[Start of Attachment]

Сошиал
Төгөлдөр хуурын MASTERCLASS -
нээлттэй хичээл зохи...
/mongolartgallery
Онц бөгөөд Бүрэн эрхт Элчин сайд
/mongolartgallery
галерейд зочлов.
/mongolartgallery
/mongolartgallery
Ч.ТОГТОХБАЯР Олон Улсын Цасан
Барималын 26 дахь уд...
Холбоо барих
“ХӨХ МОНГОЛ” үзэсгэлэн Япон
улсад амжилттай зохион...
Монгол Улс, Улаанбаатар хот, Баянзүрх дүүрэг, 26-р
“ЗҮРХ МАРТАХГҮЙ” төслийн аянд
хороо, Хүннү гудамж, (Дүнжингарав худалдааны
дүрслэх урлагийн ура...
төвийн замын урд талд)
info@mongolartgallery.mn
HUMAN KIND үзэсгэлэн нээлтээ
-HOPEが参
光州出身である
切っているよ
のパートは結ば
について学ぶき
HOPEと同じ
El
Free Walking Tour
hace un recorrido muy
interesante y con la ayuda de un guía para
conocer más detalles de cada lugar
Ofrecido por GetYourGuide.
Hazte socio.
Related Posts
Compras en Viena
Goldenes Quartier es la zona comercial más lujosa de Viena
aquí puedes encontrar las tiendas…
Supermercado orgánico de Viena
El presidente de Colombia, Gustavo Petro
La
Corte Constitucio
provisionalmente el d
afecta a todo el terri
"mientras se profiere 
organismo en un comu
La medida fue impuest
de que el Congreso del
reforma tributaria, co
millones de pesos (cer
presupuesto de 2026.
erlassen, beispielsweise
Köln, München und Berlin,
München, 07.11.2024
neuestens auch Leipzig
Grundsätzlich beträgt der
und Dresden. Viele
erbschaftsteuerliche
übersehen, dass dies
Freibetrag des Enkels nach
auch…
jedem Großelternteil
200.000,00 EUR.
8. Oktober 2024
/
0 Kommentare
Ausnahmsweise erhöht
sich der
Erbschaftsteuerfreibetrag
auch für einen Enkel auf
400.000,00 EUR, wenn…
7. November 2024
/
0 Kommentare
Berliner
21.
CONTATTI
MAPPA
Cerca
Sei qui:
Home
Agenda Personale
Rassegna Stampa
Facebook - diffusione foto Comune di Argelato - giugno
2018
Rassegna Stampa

[End of Attachment]

WORK ORDER: Within the data above, the span starting at the line containing "de que el Congreso del" and ending at the line containing "auch für einen Enkel auf" is to be retyped exactly, with no other lines.

EXERCISE RESULT:
de que el Congreso del
reforma tributaria, co
millones de pesos (cer
presupuesto de 2026.
erlassen, beispielsweise
Köln, München und Berlin,
München, 07.11.2024
neuestens auch Leipzig
Grundsätzlich beträgt der
und Dresden. Viele
erbschaftsteuerliche
übersehen, dass dies
Freibetrag des Enkels nach
auch…
jedem Großelternteil
200.000,00 EUR.
8. Oktober 2024
/
0 Kommentare
Ausnahmsweise erhöht
sich der
Erbschaftsteuerfreibetrag
auch für einen Enkel auf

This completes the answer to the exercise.